When you fit a new string, it is a good idea to make some marks on the peg with a soft pencil, around 3B or 4B. You can also mark some pencil at the top nut where the strings join the fingerboard, and in the grooves of the bridge. This works to supply a smooth surface for the string to slide over and acts in the same way as peg paste to keep the pegs turning easily.

Small sharp scissors

Sometimes the bow hair breaks or snaps off whilst playing. Try to avoid pulling the loose ends out. This can result in more breakages or in the whole bunch of hair falling out of the bow. Use a pair of scissors such as nail scissors to trim the broken hairs back as closely as possible to the nut and tip.

Things you definitely never need

Wood glue or superglue

Violins sometimes come unglued round the edges or develop cracks. So why can’t you repair this yourself using wood glue? Luthiers use a very specialist glue to make and repair violins. This ‘hoof and hide’ glue has just the right properties: It shrinks when it dries, pulling the instrument together and it is a weak glue. This is crucial. Not only does the weak glue allow the violin to be unglued at a later date if necessary, it guards the instrument against cracks as it will separate rather than force the wood to stay glued. Imagine you are in a very dry climate. The wood of your violin shrinks with the low humidity. Your violin is glued together with superglue. What will happen? The glue will remain tight and the wood will split as it shrinks.

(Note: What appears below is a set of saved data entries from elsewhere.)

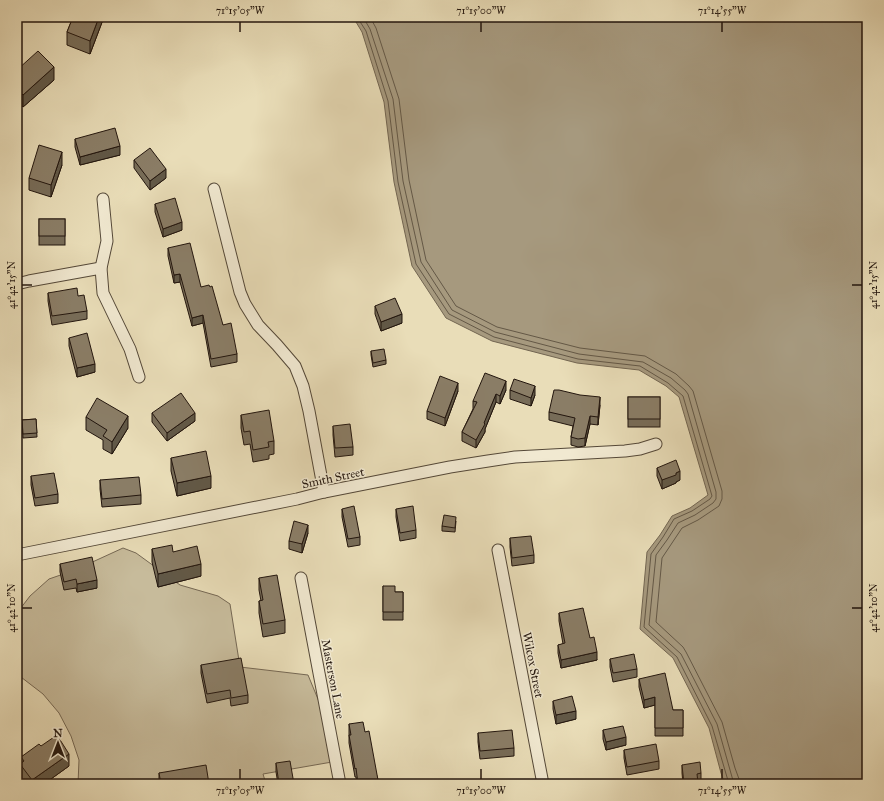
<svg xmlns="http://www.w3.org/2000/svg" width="884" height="801" font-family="'IM FELL Great Primer',serif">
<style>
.green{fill:#c7bb9b;stroke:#756854}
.water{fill:#a6997e;stroke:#726551}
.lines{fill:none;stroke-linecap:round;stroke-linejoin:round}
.shore{stroke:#645846;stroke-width:1}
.street-casing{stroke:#544838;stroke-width:13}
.street{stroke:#f1e9d1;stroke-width:11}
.wall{fill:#776c58;stroke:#23160e}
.shaded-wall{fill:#615847;stroke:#23160e}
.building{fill:#8a7d66;stroke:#23160e}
.ticks{fill:none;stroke:#23160e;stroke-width:1.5}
.labels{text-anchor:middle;stroke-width:3;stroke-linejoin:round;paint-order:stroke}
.street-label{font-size:12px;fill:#23160e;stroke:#f1e9d1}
.neatline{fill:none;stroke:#23160e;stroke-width:1.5}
.ticks-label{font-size:10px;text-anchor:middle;fill:#23160e}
</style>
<rect width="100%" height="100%" fill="#e9ddb8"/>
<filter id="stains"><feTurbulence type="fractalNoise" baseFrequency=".005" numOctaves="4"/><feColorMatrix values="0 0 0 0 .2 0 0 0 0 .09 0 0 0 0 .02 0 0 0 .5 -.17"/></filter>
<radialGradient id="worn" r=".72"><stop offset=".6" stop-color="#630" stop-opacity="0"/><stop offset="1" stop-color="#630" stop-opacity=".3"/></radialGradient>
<path class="green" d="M123,548L136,553L180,585L218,596L230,604L240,667L308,675L320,704L332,762L263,774L266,784H78L79,760L71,736L59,713L43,694L17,674V613L30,596L49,579L75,570Z"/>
<path class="water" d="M353,17H867V784H725L721,773L709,728L673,658L640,629L647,552L660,535L672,516L690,508L708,495L679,397L666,386L639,370L577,363L492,341L446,318L412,266L394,182L384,102L362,32Z"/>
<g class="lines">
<g class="shore">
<path d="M357,17L366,31L388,101L398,182L416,264L449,314L494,337L578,359L640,366L668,383L683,396L712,496L710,499L692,511L674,519L663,537L651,554L644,627L677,657L712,726L729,784"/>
<path d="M363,17L370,29L393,99L403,181L421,262L452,310L495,332L579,354L643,362L671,378L685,390L688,394L716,492V499L713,503L695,515L678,523L667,540L656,555L649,625L681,654L717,724L734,784"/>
<path d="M370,17L376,28L399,99L409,180L426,260L456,306L497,327L580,348L645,356L676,374L689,386L693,391L722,491V499L719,506L698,520L682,528L662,558L656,622L683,647L686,652L722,722L735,768L739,779L740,784"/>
</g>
<defs>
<g id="street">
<path d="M17,18V17"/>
<path d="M214,189L240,292L245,304L258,325L277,345L295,366L303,386L309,411L324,492"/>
<path d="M103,199L107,241L101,268L103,293L130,349L139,377"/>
<path d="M17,284L29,281L101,268"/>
<path d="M498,550L543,784"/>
<path d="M17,555L297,499L324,492L450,467L488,461L515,457L625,451L640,449L656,444"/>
<path d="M301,578L340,784"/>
</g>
</defs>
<use href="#street" class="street-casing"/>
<use href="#street" class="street"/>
</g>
<g class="wall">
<path d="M73,17H104L90,54L67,45V32Z"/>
<path d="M17,70L54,80L23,107L17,101Z"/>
<path d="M75,139L120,155L80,165L75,147Z"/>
<path d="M134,160L166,178L150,190L134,168Z"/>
<path d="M62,165L51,197L29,190V178Z"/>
<path d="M155,204L182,230L163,237L155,212Z"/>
<rect x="39" y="219" width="26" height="26"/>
<path d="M168,248L201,287L223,325L237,354V362L211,367L203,323L192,326L180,282L174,283L168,256Z"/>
<path d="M48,293L78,296L87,311V319L52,325L48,301Z"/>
<path d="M375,306L402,323L381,331L375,314Z"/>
<path d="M69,338L95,372L77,377L69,346Z"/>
<path d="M371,351L386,360V364L373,367L371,355Z"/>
<path d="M506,390L500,404L496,402L485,429V432L476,448L462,441V432L473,409V401Z"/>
<path d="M510,390L535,395L531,406L510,399Z"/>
<path d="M458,391L445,426L427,419V411Z"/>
<rect x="628" y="397" width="32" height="30"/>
<path d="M600,405L598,425L590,424L585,446L578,447L571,445V437L573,426L549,420V412Z"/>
<path d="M152,413L195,421L167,441L152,422Z"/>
<path d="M241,415L274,441V454L269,455V459L253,462L250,444L244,445L241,428Z"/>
<path d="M86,417L128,428L112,454L103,449V440L86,430Z"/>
<path d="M36,419L37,437L23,438L22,420Z"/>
<path d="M333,426L353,447V455L335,457L333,435Z"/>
<path d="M171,458L211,488L177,496L171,471Z"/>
<path d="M657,468L680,480L676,482V483L662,489L657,476Z"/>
<path d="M31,476L58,494V503L35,506L31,485Z"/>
<path d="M100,480L141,495V504L102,507L100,489Z"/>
<path d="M342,509L360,537V545L348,547L342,517Z"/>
<path d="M396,509L416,530V538L400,541L396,517Z"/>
<path d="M456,521L455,532L442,531V526Z"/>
<path d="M308,533L302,553L289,549V541Z"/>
<path d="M510,538L534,555V563L512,566L510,547Z"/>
<path d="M152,549L173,552L201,576L158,587L152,562Z"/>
<path d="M60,564L97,588L77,592L76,588L64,590L60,572Z"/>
<path d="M259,578L285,620V633L263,637L259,613V601H261L259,590Z"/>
<path d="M383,586L395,592H403V620H383Z"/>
<path d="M559,613L590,638L597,660L561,668L558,653V645L563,644L559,621Z"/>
<path d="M610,659L637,669V677L613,682L610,667Z"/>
<path d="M201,665L248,695V703L231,706L230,698L207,703L201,673Z"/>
<path d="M639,679L673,710H683V736H655V705L644,708L639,687Z"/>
<path d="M553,701L576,719L556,724L553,709Z"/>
<path d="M349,724L365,732L378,780L381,784H357L356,777H355L349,743Z"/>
<path d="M603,730L626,745L606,750L603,739Z"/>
<path d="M478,733L514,748V756L480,759L478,742Z"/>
<path d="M41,746L69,766L44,784H25L20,777L21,757Z"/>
<path d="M624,750L659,761V769L627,775L624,758Z"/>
<path d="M276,763L294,784H278L276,772Z"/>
<path d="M682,765L701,773V781L698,782V784H683L682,773Z"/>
<path d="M159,773L209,784H159Z"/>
</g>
<g class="shaded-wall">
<path d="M99,17H104L90,54V41Z"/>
<path d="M54,67V80L23,107V95Z"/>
<path d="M120,146V155L80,165V157Z"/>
<path d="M62,152V165L51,197V185Z"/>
<path d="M166,169V178L150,190V181Z"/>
<path d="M182,222V230L163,237V229Z"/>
<path d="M180,274V282L174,283V275Z"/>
<path d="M402,314V323L381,331V322Z"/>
<path d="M203,315V323L192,326V318Z"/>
<path d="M95,364V372L77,377V368Z"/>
<path d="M506,381V390L500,404V396Z"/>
<path d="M458,383V391L445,426V418Z"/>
<path d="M535,386V395L531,406V398Z"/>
<path d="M496,394V402L485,429V432L476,448V440Z"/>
<path d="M600,397V405L598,425V417Z"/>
<path d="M195,413V421L167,441V433Z"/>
<path d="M128,416V428L112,454V442Z"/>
<path d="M590,416V424L585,446V438Z"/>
<path d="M680,471V480L676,482V483L662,489V480Z"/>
<path d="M211,476V488L177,496V483Z"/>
<path d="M308,525V533L302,553V544Z"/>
<path d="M201,564V576L158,587V574Z"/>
<path d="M97,580V588L77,592V584Z"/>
<path d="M597,652V660L561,668V660Z"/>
<path d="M655,697V705L644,708V700Z"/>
<path d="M576,711V719L556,724V715Z"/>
<path d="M626,737V745L606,750V742Z"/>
<path d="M69,754V766L44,784H32V780Z"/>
</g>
<g class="building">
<path d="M73,17H99L90,41L67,32Z"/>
<path d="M38,51L54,67L23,95L17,89V70Z"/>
<path d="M115,128L120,146L80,157L75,139Z"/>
<path d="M39,145L62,152L51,185L29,178Z"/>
<path d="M150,148L166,169L150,181L134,160Z"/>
<path d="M175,198L182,222L163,229L155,204Z"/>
<rect x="39" y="219" width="26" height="17"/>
<path d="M190,243L201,287L209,285L210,287L212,286L223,325L231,323L237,354L211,359L203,315L192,318L180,274L174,275L168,248Z"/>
<path d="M77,288L78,296L84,295L87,311L52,316L48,293Z"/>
<path d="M395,298L402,314L381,322L375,306Z"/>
<path d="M87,333L95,364L77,368L69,338Z"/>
<path d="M384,349L386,360L373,363L371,351Z"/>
<path d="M485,373L506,381L500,396L496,394L484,423L485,424L476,440L462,432L477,402L473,401Z"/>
<path d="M440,376L458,383L445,418L427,411Z"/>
<path d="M514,379L535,386L531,398L510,390Z"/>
<path d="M554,390H559L580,395L600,397L598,417L590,416L585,438L578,439L571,437L575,418L549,412Z"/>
<path d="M181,393L195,413L167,433L152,413Z"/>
<rect x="628" y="397" width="32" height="22"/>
<path d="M97,398L128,416L112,442L103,436L107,430L86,417Z"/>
<path d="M269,410L274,441L268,442L269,447L253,450L250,431L244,432L241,415Z"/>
<path d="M36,419L37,433L23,434L22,420Z"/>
<path d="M350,424L353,447L335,448L333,426Z"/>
<path d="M206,451L211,476L177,483L171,458Z"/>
<path d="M676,460L680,471L676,473V475L662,480L657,468Z"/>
<path d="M54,473L58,494L35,498L31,476Z"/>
<path d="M139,477L141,495L102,499L100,480Z"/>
<path d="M354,506L360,537L348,539L342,509Z"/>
<path d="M413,506L416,530L400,533L396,509Z"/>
<path d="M444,515L456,517L455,528L442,526Z"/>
<path d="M294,521L308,525L302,544L289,541Z"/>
<path d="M531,536L534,555L512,558L510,538Z"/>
<path d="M172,545L173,552L197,546L201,564L158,574L152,549Z"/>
<path d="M92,557L97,580L77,584L76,579L64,582L60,564Z"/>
<path d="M277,575L285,620L263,624L259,601L263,600L259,578Z"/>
<path d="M383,586H395V592H403V612H383Z"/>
<path d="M583,608L590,638L594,637L597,652L561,660L558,645L565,643L559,613Z"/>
<path d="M634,654L637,669L613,673L610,659Z"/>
<path d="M241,658L248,695L231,698L230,690L207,694L201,665Z"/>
<path d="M665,673L673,710H683V728H655V697L644,700L639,679Z"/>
<path d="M572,696L576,711L556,715L553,701Z"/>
<path d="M363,722L365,732L369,731L378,780H381V784H358L356,768L355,769L349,735H351L349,724Z"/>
<path d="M623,726L626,737L606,742L603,730Z"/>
<path d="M512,730L514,748L480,751L478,733Z"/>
<path d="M57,735L69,754L32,780L20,764L24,761L21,757L39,744L41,746Z"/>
<path d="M656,744L659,761L627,767L624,750Z"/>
<path d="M290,761L294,784H279L276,763Z"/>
<path d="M700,762L701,773L697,774L698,783L684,784L682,765Z"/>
<path d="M206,765L209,784H161L159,773Z"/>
</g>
<path class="ticks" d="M240,22V32M481,22V32M722,22V32M22,285H32M852,285H862M22,608H32M852,608H862M240,769V779M481,769V779M722,769V779"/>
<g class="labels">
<g class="street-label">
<text transform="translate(333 478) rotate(-12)" y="4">Smith Street</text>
<text transform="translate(533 665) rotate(79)" y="4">Wilcox Street</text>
<text transform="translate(333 679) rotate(79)" y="4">Masterson Lane</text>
</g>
</g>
<rect width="884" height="801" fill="none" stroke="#e9ddb8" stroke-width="44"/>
<g transform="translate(58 743)" stroke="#f1e9d1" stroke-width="3" paint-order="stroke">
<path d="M0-3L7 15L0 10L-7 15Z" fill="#23160e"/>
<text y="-6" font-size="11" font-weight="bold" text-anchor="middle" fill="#23160e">N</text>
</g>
<rect x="22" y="22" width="840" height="757" class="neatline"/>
<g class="ticks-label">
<text x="240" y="14">71°15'05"W</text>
<text x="481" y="14">71°15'00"W</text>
<text x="722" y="14">71°14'55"W</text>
<text transform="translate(11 285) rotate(-90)" y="4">41°42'15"N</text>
<text transform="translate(873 285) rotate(-90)" y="4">41°42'15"N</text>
<text transform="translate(11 608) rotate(-90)" y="4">41°42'10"N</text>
<text transform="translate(873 608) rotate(-90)" y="4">41°42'10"N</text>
<text x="240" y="794">71°15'05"W</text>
<text x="481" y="794">71°15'00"W</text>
<text x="722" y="794">71°14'55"W</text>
</g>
<rect width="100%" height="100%" filter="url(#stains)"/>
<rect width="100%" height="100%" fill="url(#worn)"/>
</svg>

The specialist glue needed for violin repairs is reconstituted from granules and has a very short shelf life. An experienced luthier will regularly make fresh glue. The luthier will also have the specialist clamps needed to keep your violin together until the glue has dried.

Never try to glue your violin yourself: It just isn’t worth it. Bad repairs will significantly reduce the value of an instrument and will cost more to put right in the long run.

A sound-post adjuster

Adjusting your own sound-post is tempting. You know that it can make the violin work better, so why not learn to do this yourself? Violin repairers report significant damage to instruments from players who think they can make their own sound-post adjustments. On one hand, anyone with basic motor skills and an Amazon account can purchase the tool and move the post, but the truth is, the knowledge behind how and where to move it is hugely complex, and in an instrument that has a curved belly, actually making the post fit is a different matter. You do not need a sound-post tool any more than you need to attempt your own dentistry.

DIY repair is not a prerequisite of violin playing, and is rarely or never attempted by most top professionals. Ask friends or your teacher to recommend a luthier who is able to help you get the most out of your violin and leave the repairs to the specialist. Most small repairs are relatively inexpensive and a good luthier will be happy to discuss options before undertaking the work.